13 Common RabbitMQ Mistakes and How to Avoid Them

We have been hosting RabbitMQ for many years, and have probably seen way more configuration mistakes than anybody else. Here is a list that will help you avoid common RabbitMQ mistakes!

Please read Part 1 RabbitMQ Best Practice for general best practices and ‘dos and don’ts’ tips for RabbtitMQ.

Update August 2023: RabbitMQ strongly advice you to use Quorum Queues in favour of classic mirrored queues. Read: Reasons you should switch to Quorum Queues.

  1. Don’t open and close connections or channels repeatedly.

    Have long-lived connections if possible, and use channels for each task. The handshake process for an AMQP connection is quite complex and requires at least 7 TCP packets (more if TLS is used). Channels can be opened and closed more frequently if needed. Even channels should be long-lived if possible, e.g., reuse the same channel per thread for publishing. Don’t open a channel each time you are publishing. If you can't have long-lived connections, then make sure to gracefully close the connection. Best practice is to reuse connections and multiplex a connection between threads with channels.

    • AMQP connections: 7 TCP packets
    • AMQP channel: 2 TCP packets
    • AMQP publish: 1 TCP packets (more for larger messages)
    • AMQP close channel: 2 TCP packets
    • AMQP close connection: 2 TCP packets
    • Total 14-19 packets (+ Acks)

  2. Don’t use too many connections or channels.

    Try to keep the connection/channel count low. Use separate connections to publish and consume. Ideally, you should have one connection per process, and then use one channel per thread in your application.

    • Reuse connections
    • 1 connection for publishing
    • 1 connection for consuming

  3. Don’t share channels between threads.

    Don’t share channels between threads, as most clients don’t make channels thread-safe for performance reasons.

  4. Don't have queues that are too large or too long.

    Short queues are fastest; when a queue is empty, and it has consumers ready to receive messages, as soon as a message is received by the queue it goes straight out to the consumer.

    Having many messages in a queue places a heavy load on RAM usage. When this happens, RabbitMQ will start flushing (page out) messages to disk to free up RAM, and when that happens queueing speeds will deteriorate.

    Problems with long queues

    • Small messages embedded in the queue index
    • Take a long time to sync between nodes
    • Time-consuming to start a server with lots of messages
    • RabbitMQ management interface collects and stores stats for all queues

  5. Don't use old RabbitMQ/Erlang versions or RabbitMQ clients/libraries.

    Stay up-to-date with the latest stable versions of RabbitMQ and Erlang. Make sure you are using the latest recommended version of client libraries.

  6. Don't have an unlimited prefetch value.

    A typical mistake is to have an unlimited prefetch, where one client receives all messages. This can lead to the client running out of memory and crashing, and then all messages are re-delivered. More information about prefetch can be found in Part 1: RabbitMQ Best Practices.

  7. Don't ignore lazy queues

    Use lazy queues to achieve predictable performance or if you have large queues.

    With lazy queues, the messages go straight to disk, thereby minimizing the RAM usage, though throughput will be lower.

    Lazy queues create a more stable cluster, with more predictable performance. Your messages will not, without a warning, get flushed to disk.

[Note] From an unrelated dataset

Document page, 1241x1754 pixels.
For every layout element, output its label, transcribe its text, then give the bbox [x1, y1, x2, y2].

    Update: Starting from RabbitMQ version 3.12, the queue mode will be disregarded as classic queues will now exhibit similar behavior to lazy queues.

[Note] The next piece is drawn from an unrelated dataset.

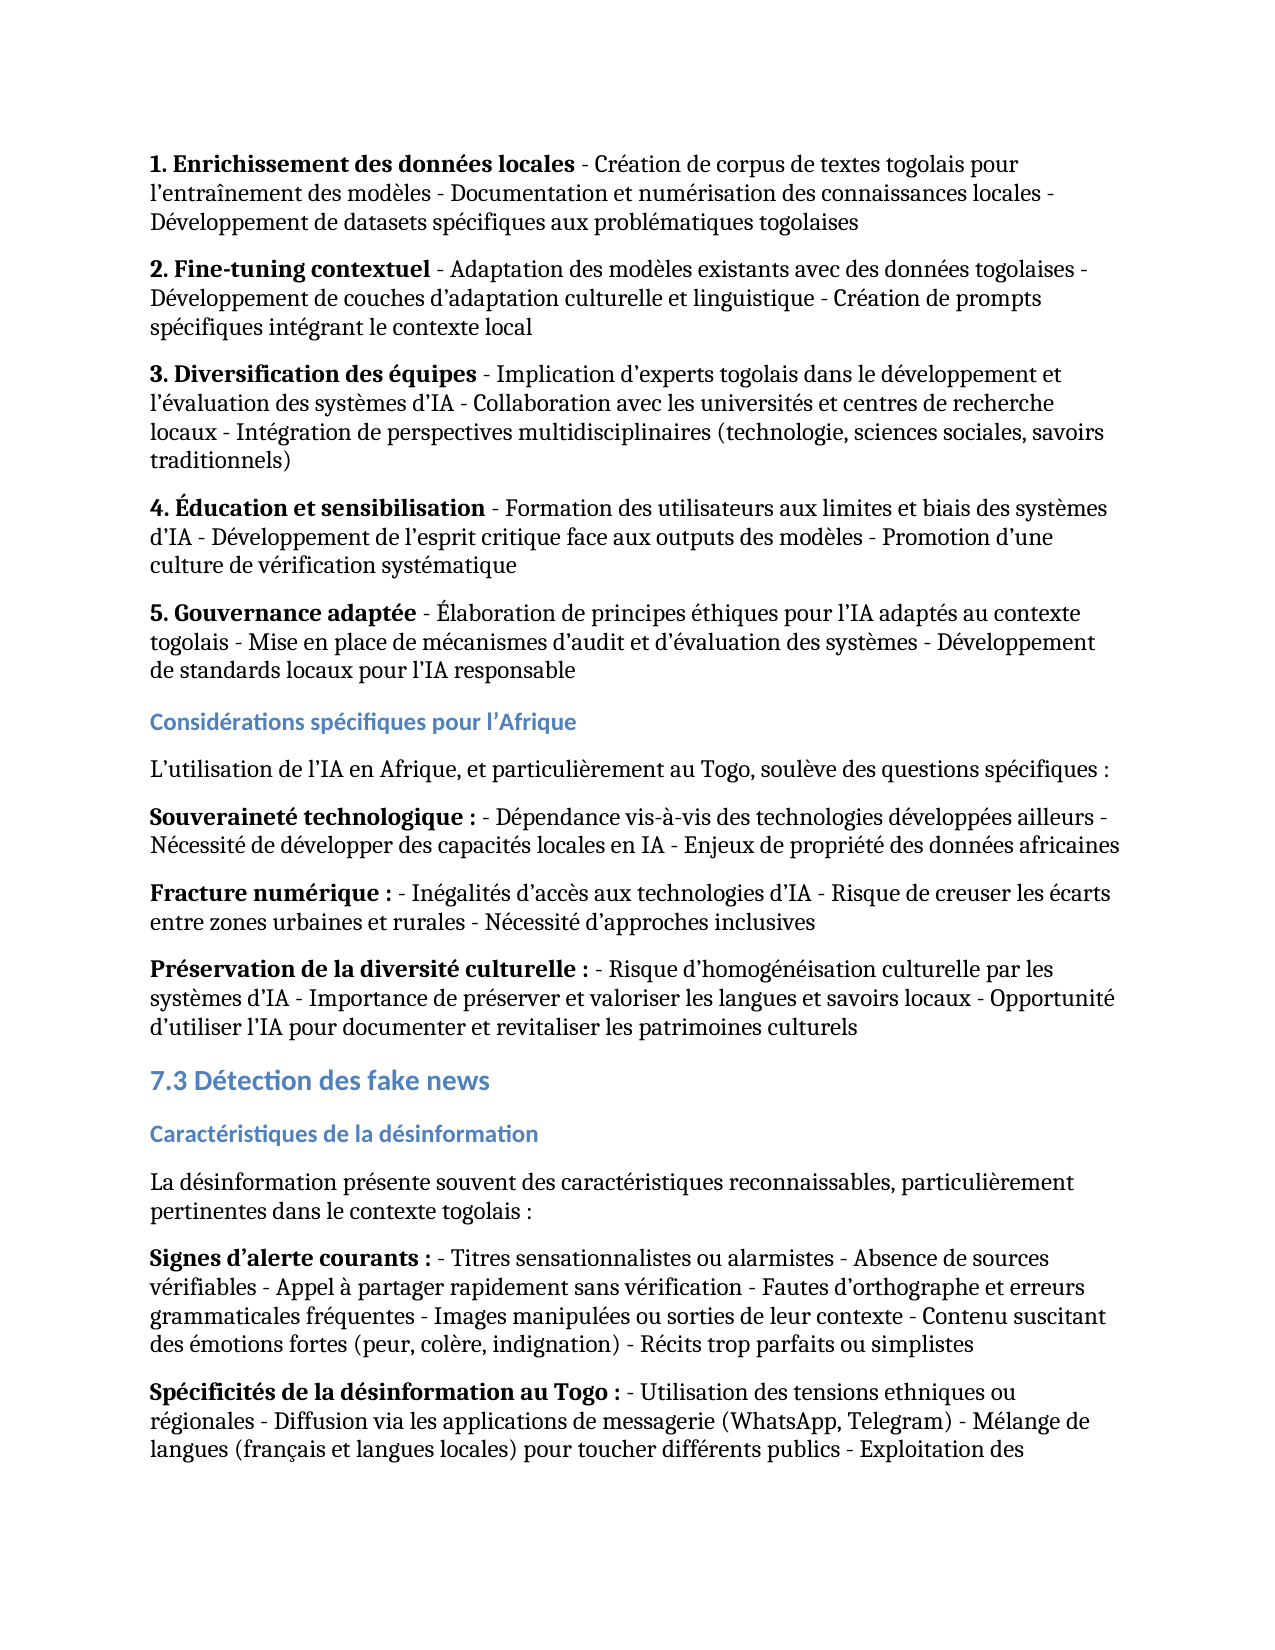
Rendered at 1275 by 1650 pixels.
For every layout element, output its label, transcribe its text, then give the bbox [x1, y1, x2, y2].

  8. Limit queue size with TTL or max-length, if possible.

    Applications that get hit by spikes of messages, and where throughput is a priority, set a max-length on the queue. This keeps the queue short by discarding messages from the head of the queues so that it’s never larger than the max-length setting.

  9. Use multiple queues and consumers.

    Achieve better throughput on a multi-core system with multiple queues and consumers. You will achieve optimal throughput if you have as many queues as cores on the underlying node(s).

  10. Persistent messages and durable queues for a message to survive a server restart

    If you cannot afford to lose any messages, make sure that your queue is declared as “durable” and your messages are sent with delivery mode "persistent" (delivery_mode=2).

    For high throughput send transient messages to non-lazy queues.

  11. Split your queues over different cores.

    Queue performance is limited to one CPU core. You will, therefore, get better performance if you split your queues into different cores, and also into different nodes if you have a RabbitMQ cluster.

  12. Consume (push), don’t poll (pull) for messages.

    Make sure that your consumer consumes messages from the queue instead of using basic get actions.

  13. Missing an HA policy while creating a new vhost on a cluster.

    When you create a new vhost on a cluster, don't forget to enable an HA-policy for that vhost (even if you don’t have an HA setup, you will need it for plan changes when using classic mirrored queue). Messages will not be synced between nodes without an HA-policy.